KALIMANTAN SELATAN — Surat pemberhentian telah ditandatangani Kepala Negara pada sore hari yang sama. Menteri Sekretaris Negara Prasetyo Hadi mengonfirmasi langsung keputusan tersebut di Kompleks Istana Kepresidenan, Jakarta.
"Kami sampaikan bahwa sore hari ini Bapak Presiden telah menandatangani surat pemberhentian tersebut," ungkap Prasetyo.
Silmy Karim ditetapkan sebagai tersangka oleh lembaga antirasuah atas dugaan pemerasan yang berkaitan dengan perizinan tinggal bagi WNA. Hingga berita ini diturunkan, KPK belum merilis detail konstruksi perkara maupun jumlah kerugian negara yang ditimbulkan.
Mensesneg Prasetyo Hadi menegaskan bahwa pemerintah tidak akan mencampuri proses hukum yang berjalan. "Tentunya pemerintah menghormati proses hukum yang sedang dijalankan oleh aparat penegak hukum baik Kejaksaan maupun KPK," ujarnya.
Prasetyo menambahkan, setiap pejabat yang tengah menjalani proses hukum akan segera ditindaklanjuti status jabatannya sesuai peraturan perundang-undangan yang berlaku.
Kekosongan kursi wakil menteri di Kementerian Imipas disebut tidak akan berdampak pada layanan keimigrasian dan pemasyarakatan. Prasetyo memastikan proses administrasi publik tetap berjalan normal.
"Kami sampaikan bahwa proses hukum tersebut tidak akan mengganggu pelayanan publik yang dilakukan oleh Kementerian Imigrasi dan Pemasyarakatan," kata Prasetyo dalam kesempatan yang sama.
Silmy Karim sebelumnya menjabat sebagai Wamen Imipas sejak awal pemerintahan Prabowo-Gibran.
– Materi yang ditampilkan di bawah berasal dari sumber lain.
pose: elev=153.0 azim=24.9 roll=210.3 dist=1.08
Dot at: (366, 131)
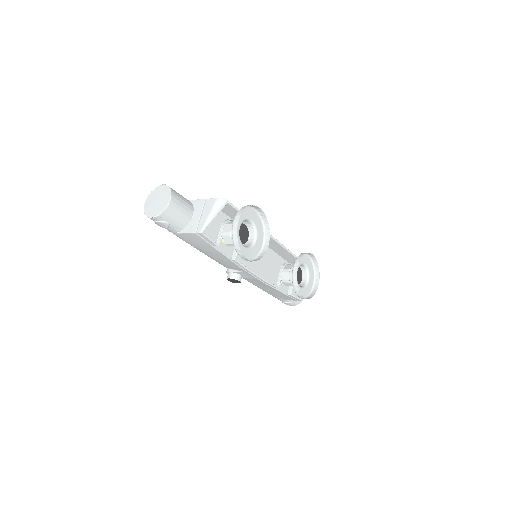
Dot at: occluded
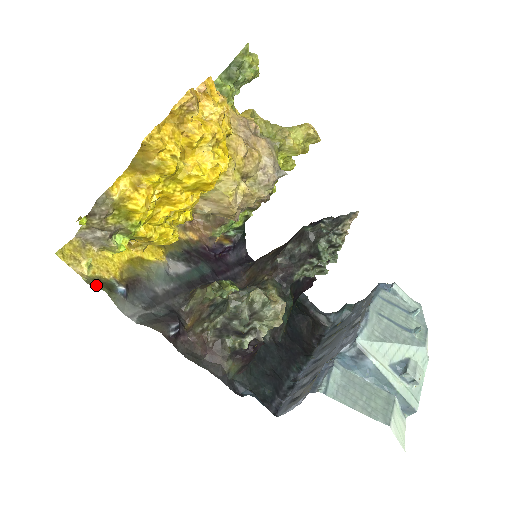
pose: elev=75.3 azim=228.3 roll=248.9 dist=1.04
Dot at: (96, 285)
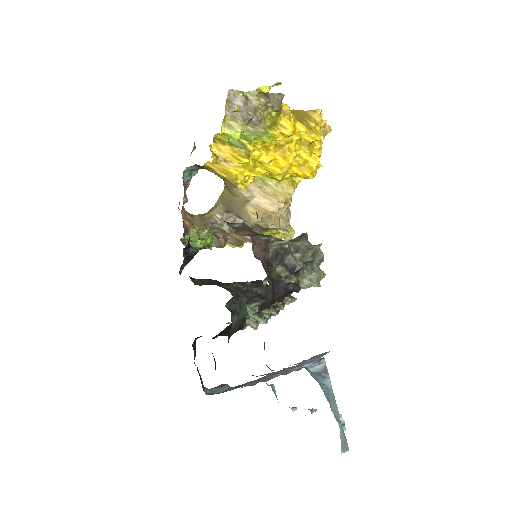
Dot at: occluded
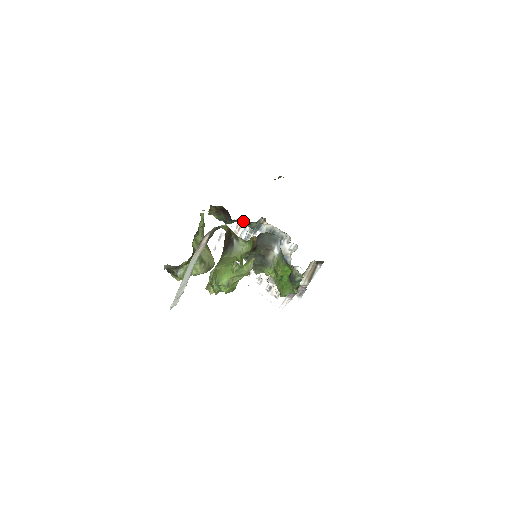
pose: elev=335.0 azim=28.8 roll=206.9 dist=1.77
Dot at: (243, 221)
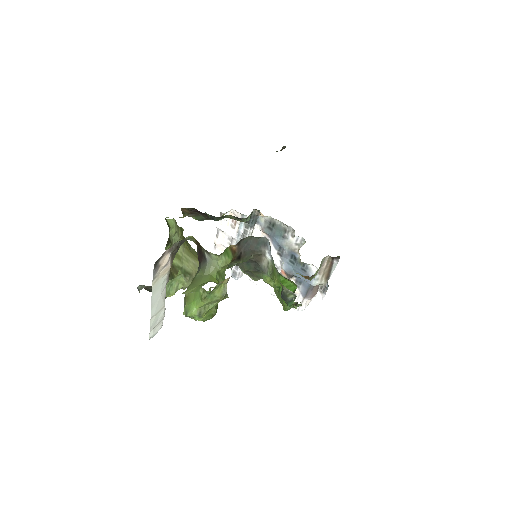
Dot at: (232, 216)
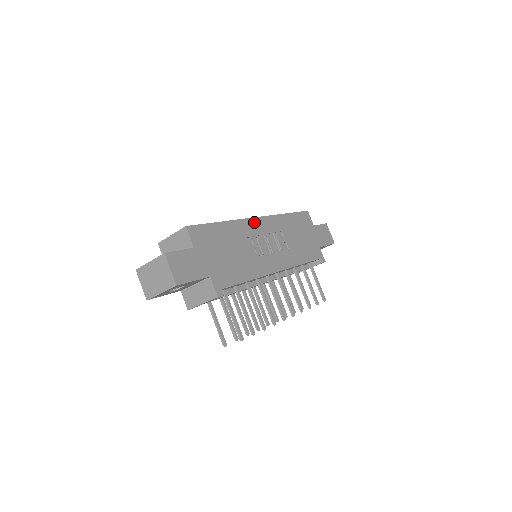
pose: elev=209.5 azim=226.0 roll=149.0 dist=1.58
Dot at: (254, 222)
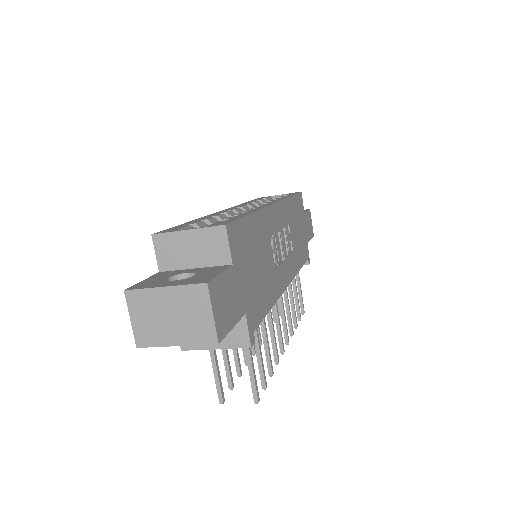
Dot at: (273, 211)
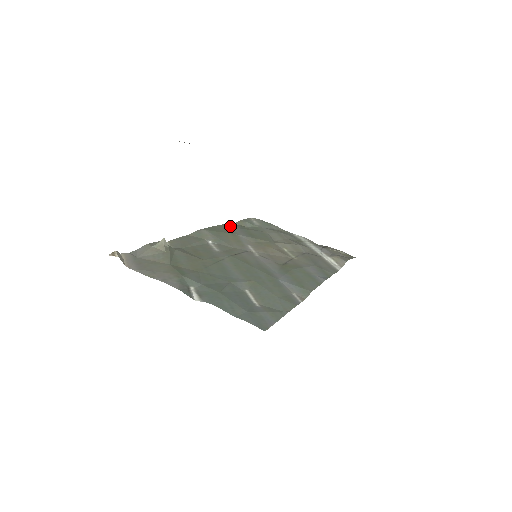
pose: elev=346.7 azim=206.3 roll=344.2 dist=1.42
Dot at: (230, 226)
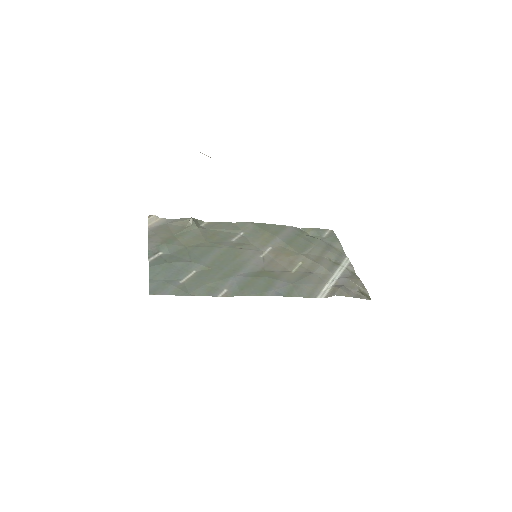
Dot at: (287, 229)
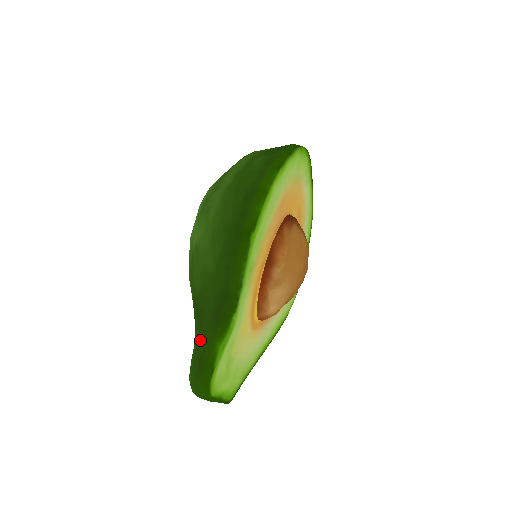
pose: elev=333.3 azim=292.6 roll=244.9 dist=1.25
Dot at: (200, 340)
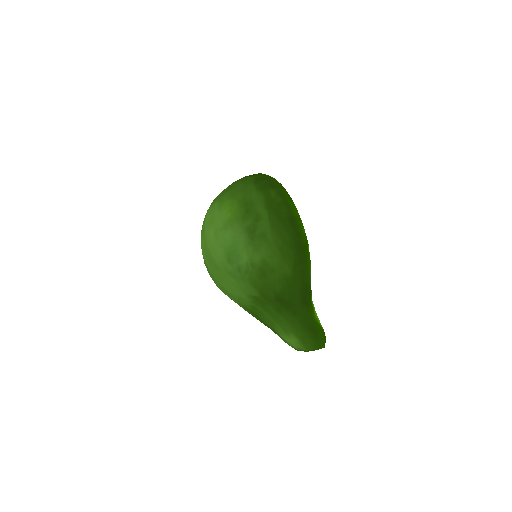
Dot at: (302, 319)
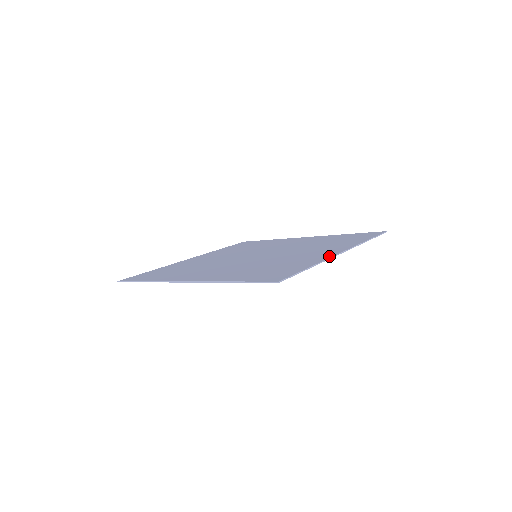
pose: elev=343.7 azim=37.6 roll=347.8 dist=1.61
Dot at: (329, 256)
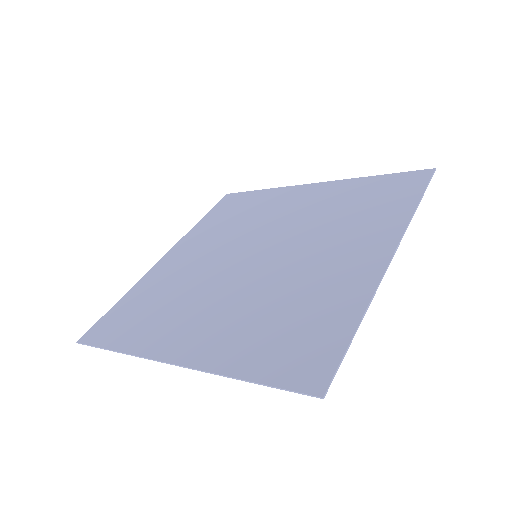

Ia merupakan mantan Direktur Utama PT Krakatau Steel dan pernah menjabat sebagai Kepala Badan Kebijakan Fiskal Kementerian Keuangan sebelum akhirnya dipercaya mengisi posisi di kementerian baru hasil pemekaran ini.
Kementerian Imigrasi dan Pemasyarakatan dibentuk untuk memperkuat pengawasan lalu lintas orang dan barang di perbatasan serta tata kelola lembaga pemasyarakatan. Posisi wakil menteri menjadi krusial dalam mengawal reformasi birokrasi dan pencegahan praktik pungli di lingkungan imigrasi.
Dengan ditetapkannya Silmy sebagai tersangka, publik menanti langkah selanjutnya dari KPK terkait pengembangan kasus. Presiden Prabowo pun dihadapkan pada kebutuhan mengisi posisi Wamen Imipas dengan figur yang bersih dan kompeten di tengah agenda penguatan sistem pengawasan keimigrasian nasional.